The program accepts a video input and uses the pose estimation model to predict joint locations. The prototxt and caffemodel files used for the neural network are very large, and therefore kept locally.
After predicting joint locations, the program goes through two key processes to improve accuracy.
The first improvement is joint swapping. Often times the model incorrectly predicts corresponding joints, swapping the right and left knee, elbow, etc. In the initial analysis of the video, after joints have been predicted, the function checks to see first if that joint has a corresponding joint (left knee corresponds with right knee), if it does then it checks if they are horizontally mismatched. If both these conditions are satisfied, typically a swap is in order and the joints are swapped.
The second improvement is smoothing. The pose-estimation data is accurate, yet very jittery. Human's naturally move with more grace. To accomplish capturing smoother motion data, I used a Savgol smoothing filter to remove noise and jitter.

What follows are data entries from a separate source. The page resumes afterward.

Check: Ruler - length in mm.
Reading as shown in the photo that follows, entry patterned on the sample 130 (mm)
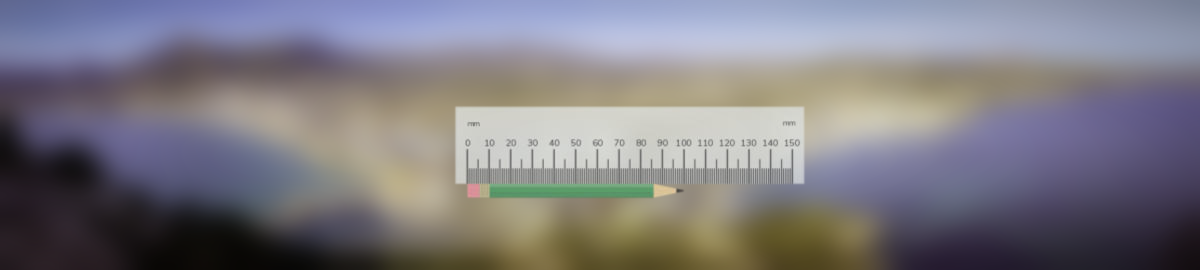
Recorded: 100 (mm)
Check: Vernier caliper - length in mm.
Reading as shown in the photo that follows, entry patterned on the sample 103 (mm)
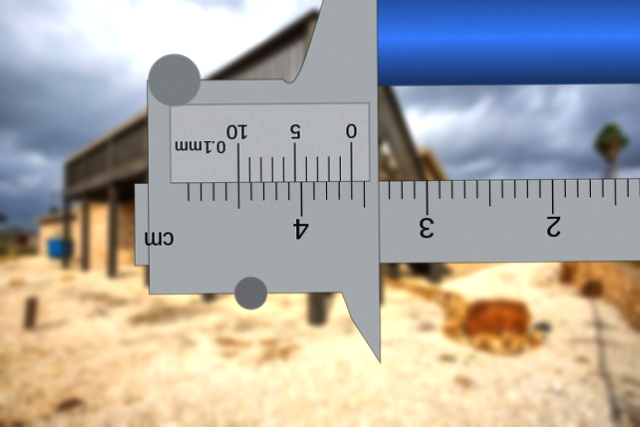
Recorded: 36.0 (mm)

To leverage computer vision pose estimation for motion capture, two key features must be added to this project. The first would be 3D reconstruction. Using a mathematical method 3D pose data must be reconstructed to transfer over to motion capture/animation data. With the inclusion of depth sensors on future mobile devices this process may be easier in the future, but for the time being mathematical reconstruction can be explored.
From scavenging the web, this paper explained the process of 3D reconstruction of 2D points best for me. https://www.researchgate.net/publication/258220500_Reconstructing_The_Missing_Dimension_From_2D_To_3D_Human_Pose_Estimation
I am currently working on implementing its explanation into this project.
The second key improvement would be writing 3D reconstructed pose data to FBX animation files, to complete the mobile performance capture pipeline. My plan after 3D reconstruction, is to use the FBX SDK provided by Autodesk to write the data to animation files. This process would also include tweaking the data to correctly fit a characters animation rig.